Exercise passage =
= Beginning of Section =

Easily Write your own O.S without the need to write on 'real' boot sectors, a potentially harmful act (Hope this is not new...).
Quickly use tools and programs not found on your own O.S.
Demonstrate a program at various times, by restoring a virtual machine,
quicker and less prone to failure, than trying to recreate the state at the minutes before the demo.
Less directly connected to programing, but surfing vie a virtual machine (for example to see documentation) has the added value that your own important system (and code) is less likely to be harmed by malicious programs.
From my experience in most cases the answer is typically "no" (When testing and targeting multiple platforms is removed) Both are huge reasons to be familiar with "desktop" VM solutions. Others have done an excellent job of listing rare exceptions like debugging kernel codes.
There are some quirks one must be aware of when running on a virtual machine. This is hardly an exhaustive list:
Loss of precsision or even time reversal in high resolution timers due to emulation of hardware resources (depends somewhat on the vm platform and operating system)
Virtual network interfaces ususally bridged. We've seen some extremely odd behavior in the host system with an application that sets up its own bridge between virtual interfaces -behavior which logically should not effect the host in one of the leading VM solutions.
Usage models - If your product has orwellian licensing codes or records state dependant behavior when interacting with remote systems you should account for what would happen if a system were "paused" and "restarted" or restarted from an earlier "state". Normally this kind of thing would be taken into account anyway in a robust implementation.
If you are developing in a virtual environment you will want to make sure you know what specifications were used to create the environment. If you have say a 4 Gig machine and create a virtual environment with 1 Gig you will want to make sure things in your development do not grow to a point that it overruns the memory. This will cause slight performance problems. I personally ran into this and it was a pretty tricky thing to track down. The scenario was that I was fixing a bug and testing it in a virtual environment. I did not setup the virtual environment by the way... The application took a performance hit because of all of the memory swapping that was taking place.

= End of Section =

Problems to work on =
1. Quote the passage on virtual machines from "Demonstrate a program" up to and including "debugging kernel codes.".
2. Write what comes next in the passage on developing with virtual machines.

(Records from a collection)
= Beginning of Section =

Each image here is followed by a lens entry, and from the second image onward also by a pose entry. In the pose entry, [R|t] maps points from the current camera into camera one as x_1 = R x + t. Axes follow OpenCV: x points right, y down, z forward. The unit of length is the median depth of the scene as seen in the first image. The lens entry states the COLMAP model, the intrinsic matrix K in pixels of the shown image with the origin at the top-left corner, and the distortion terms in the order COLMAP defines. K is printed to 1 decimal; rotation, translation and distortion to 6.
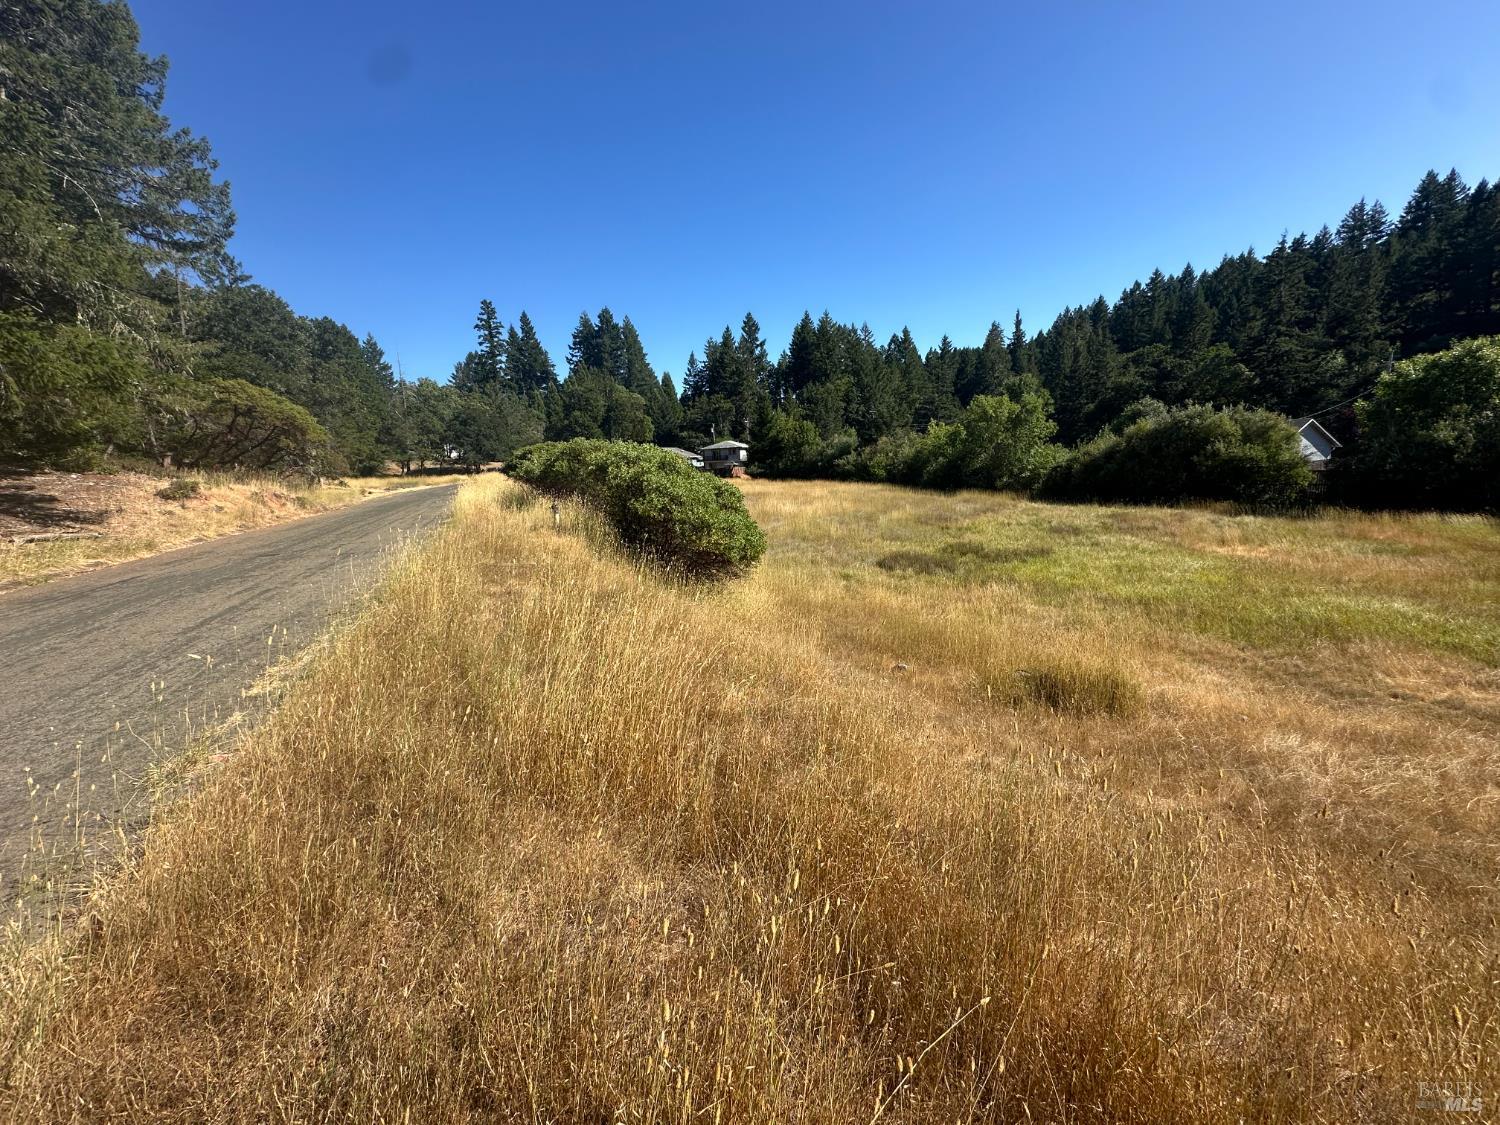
lens RADIAL K [[600.4, 0, 745.7], [0, 600.4, 564.2], [0, 0, 1]] dist [0.001517, -0.000268]
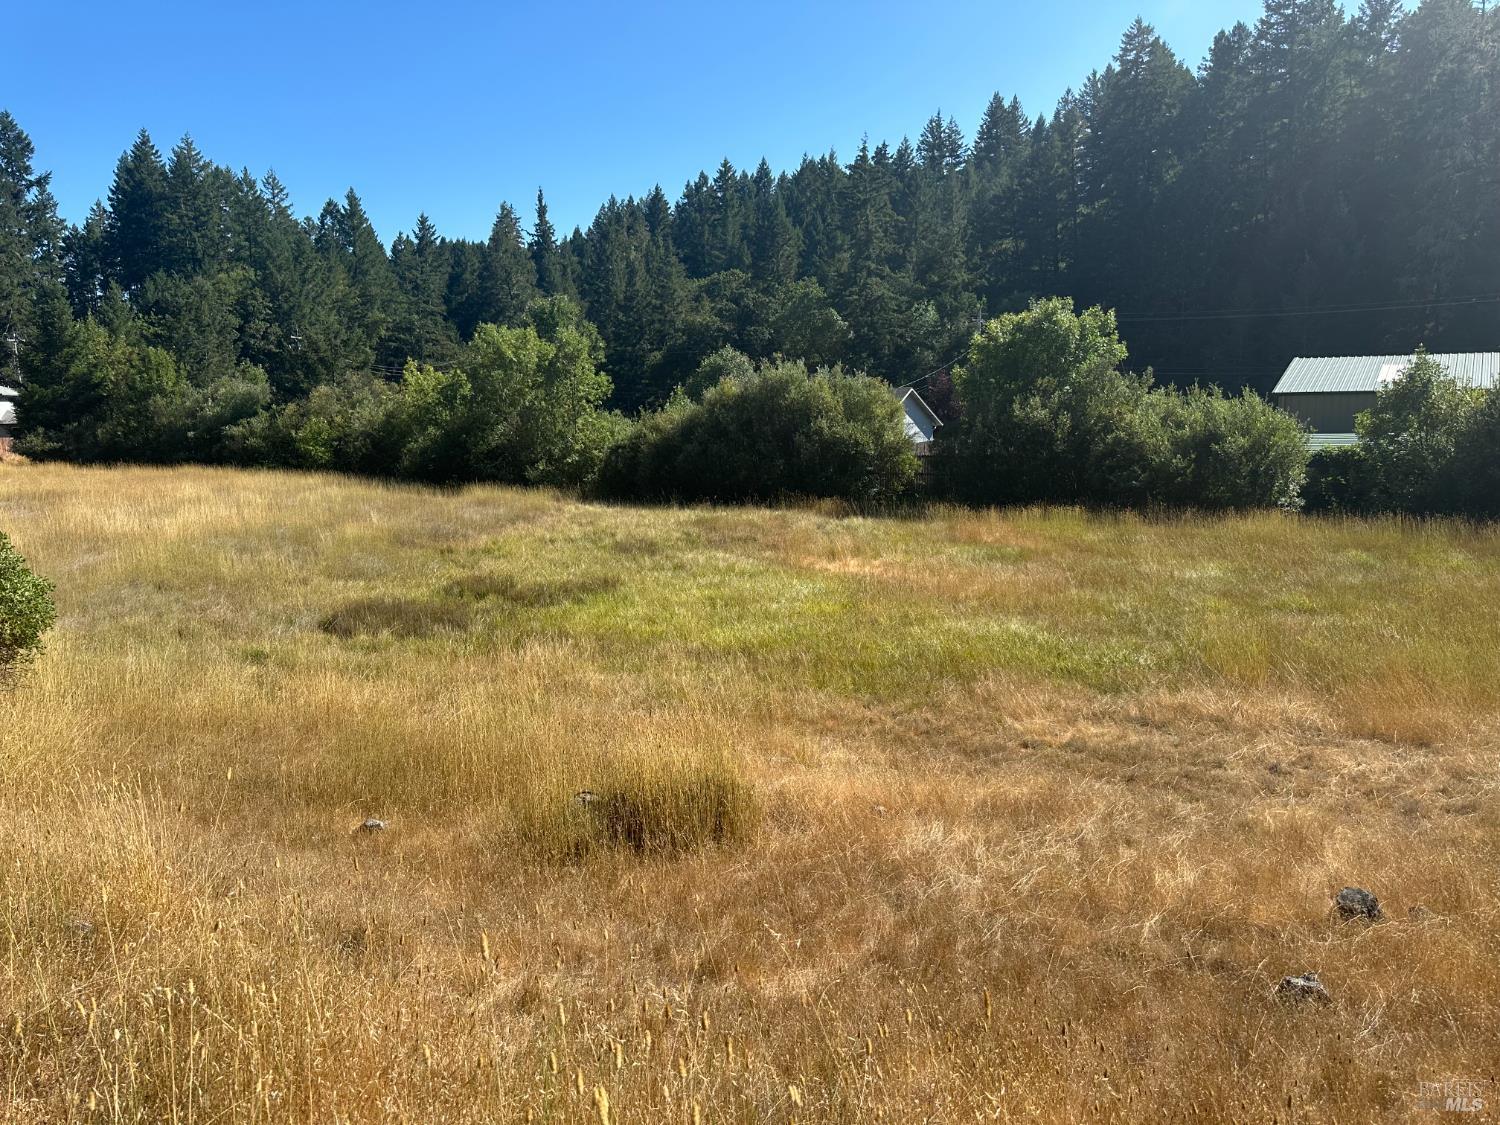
lens RADIAL K [[1062.1, 0, 742.6], [0, 1062.1, 572.2], [0, 0, 1]] dist [0.056555, -0.060652]
pose [[0.831301, -0.053759, 0.553217, 0.009031], [0.076239, 0.996933, -0.017683, -0.002586], [-0.550569, 0.056877, 0.832850, 0.014106]]
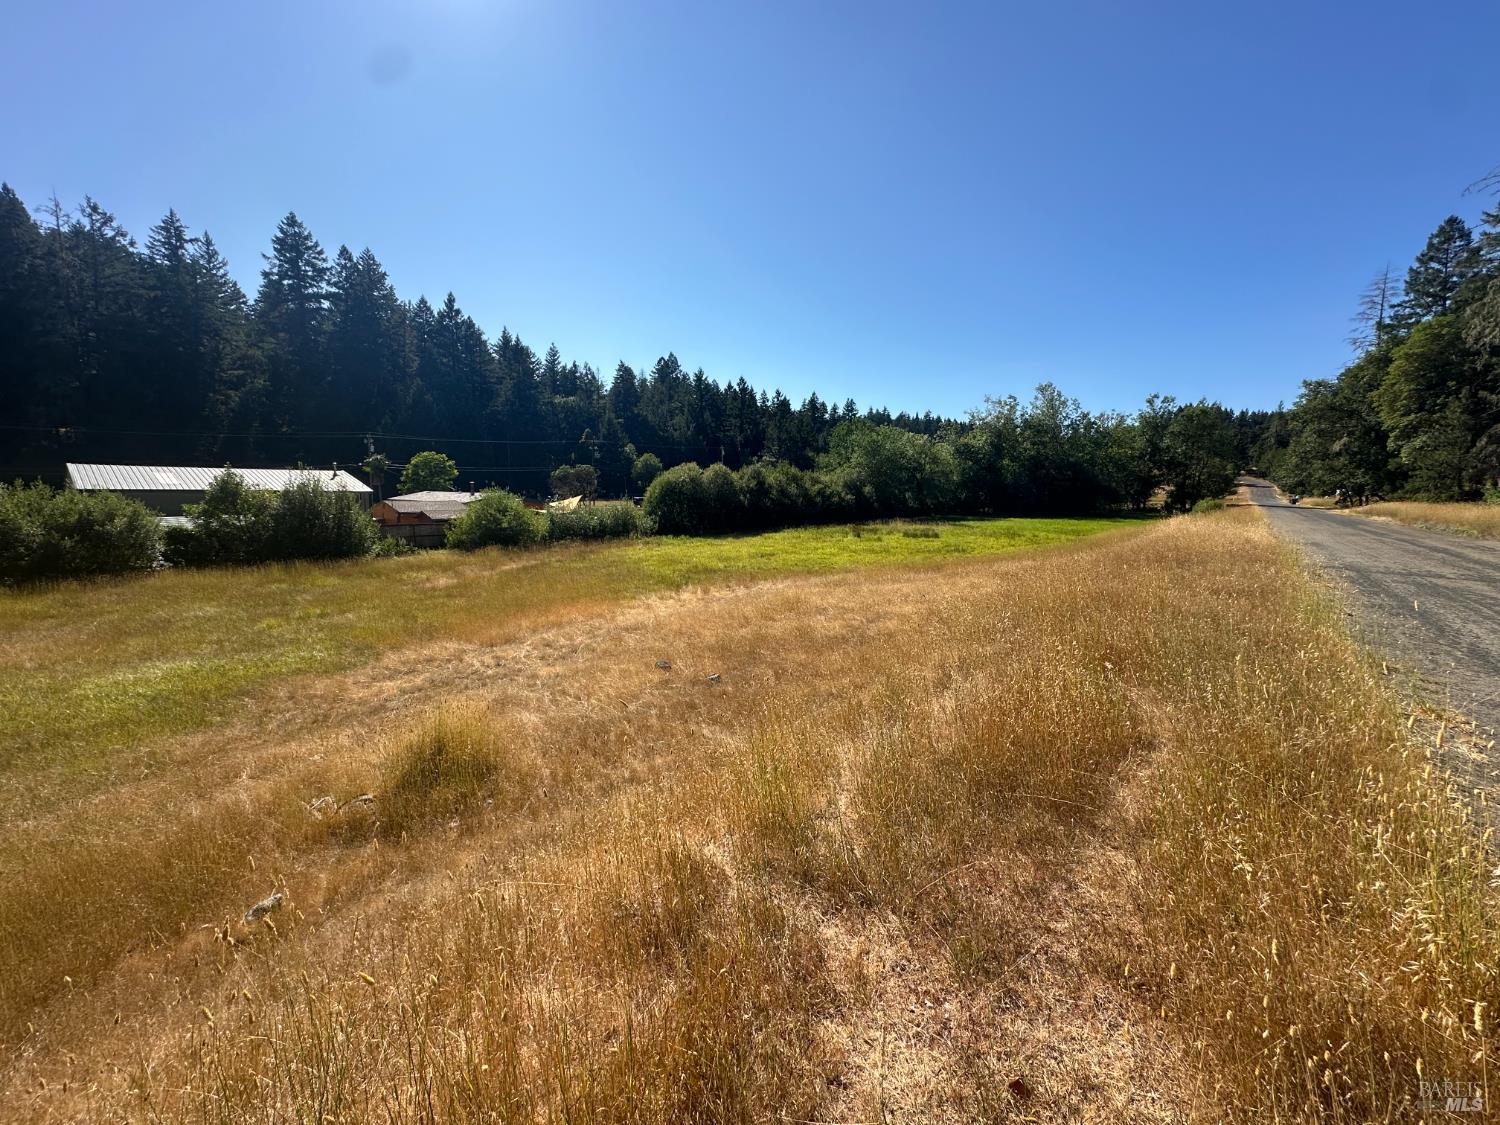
lens RADIAL K [[600.4, 0, 752.3], [0, 600.4, 562.7], [0, 0, 1]] dist [0.001517, -0.000268]
pose [[-0.478206, -0.058751, 0.876280, -0.142909], [0.173057, 0.971894, 0.159602, -0.050071], [-0.861029, 0.227969, -0.454599, 0.303728]]
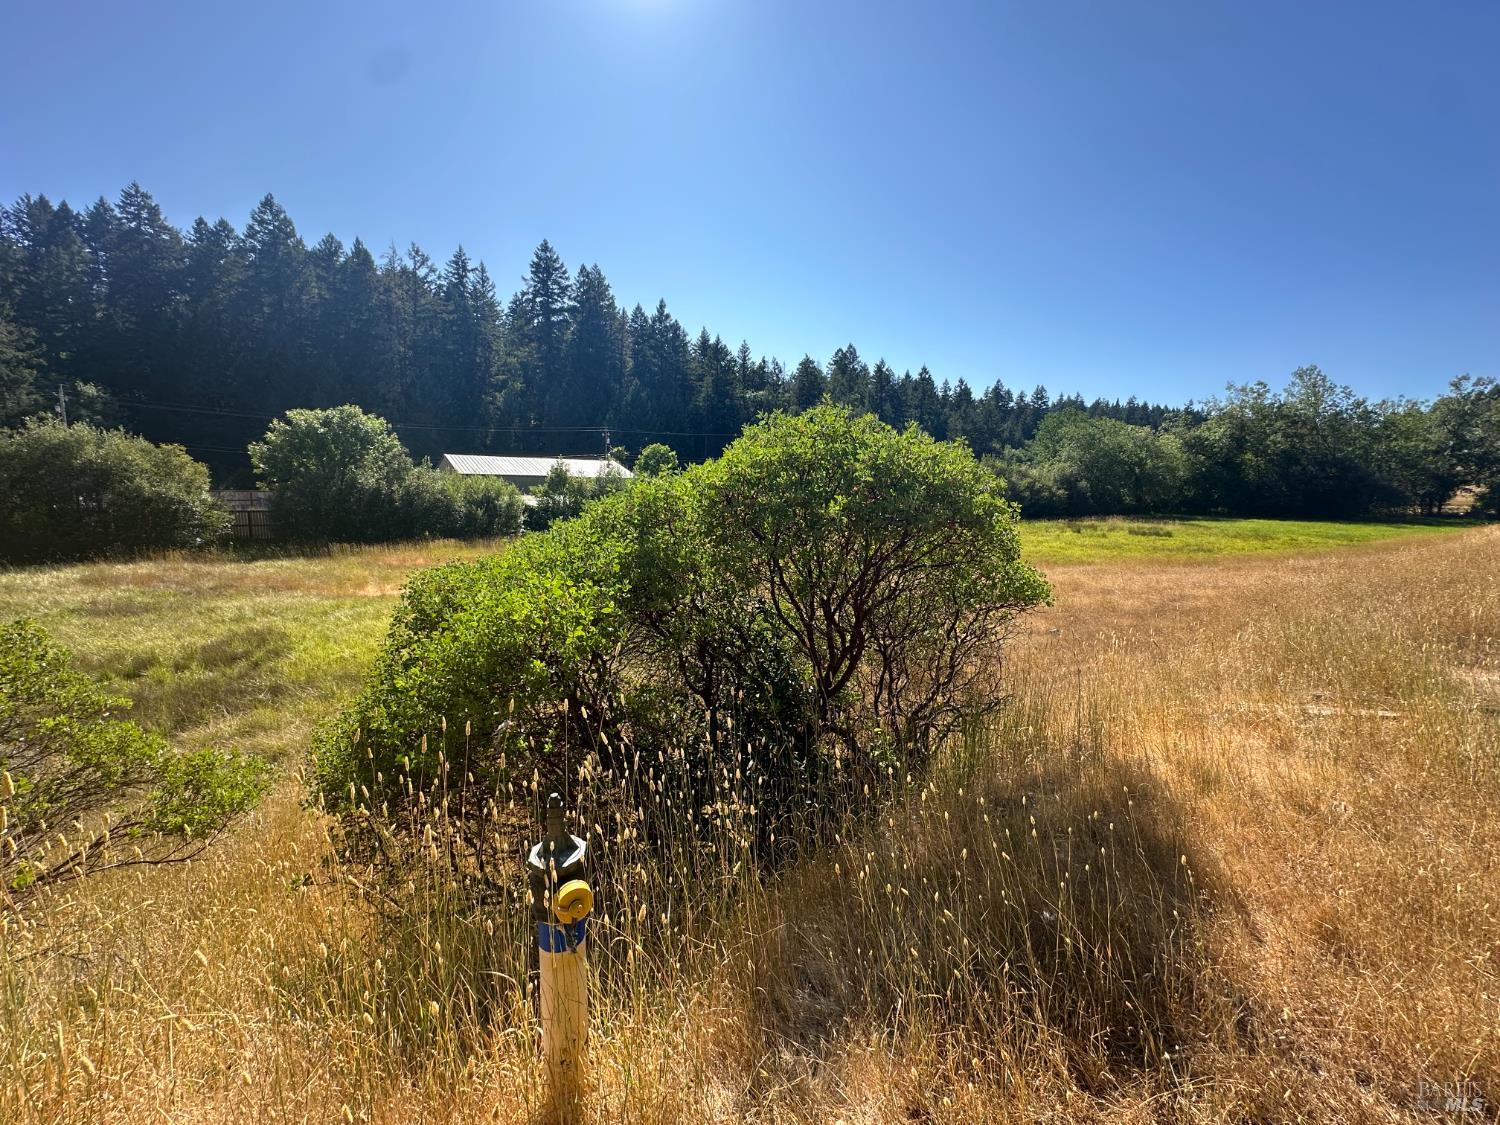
lens RADIAL K [[600.4, 0, 755.6], [0, 600.4, 559.9], [0, 0, 1]] dist [0.001517, -0.000268]
pose [[-0.233925, -0.086971, 0.968357, -0.214375], [0.160679, 0.978837, 0.126727, -0.081985], [-0.958886, 0.185239, -0.215000, 0.503708]]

= End of Section =

Written responses =
1.
Demonstrate a program at various times, by restoring a virtual machine,
quicker and less prone to failure, than trying to recreate the state at the minutes before the demo.
Less directly connected to programing, but surfing vie a virtual machine (for example to see documentation) has the added value that your own important system (and code) is less likely to be harmed by malicious programs.
From my experience in most cases the answer is typically "no" (When testing and targeting multiple platforms is removed) Both are huge reasons to be familiar with "desktop" VM solutions. Others have done an excellent job of listing rare exceptions like debugging kernel codes.

2.
A very good use for a virtual environment is when you are developing applications that mess with the Windows Gina. It's much easier to reinstall a virtual environment than an entire PC....(been here done that too).
I do all of my development on a virtual XP instance under VMWare Fusion so that I can use a Mac for everything and still write .NET code ;-)
Sometimes they are necessary, because the platform you are programming doesn't support the standard developer environment. One such example is Sharepoint. As of Sharepoint 2007 you still need a server OS to install Sharepoint 2007, WSS, and the Visual Studio Sharepoint Extensions (VseWSS).
Thus for Sharepoint I have to use a Window Server VM to do my development work. As for Sharepoint 2010 they are supporting installations on Vista and 7 x64, but I will still use a VM, because I don't want to have Sharepoint on my main machine slowing everything down. Rather I want it in a VM where the services are on when needed and off when I don't without having to manually turn off/on each service. This in addition to the many great answers posted above.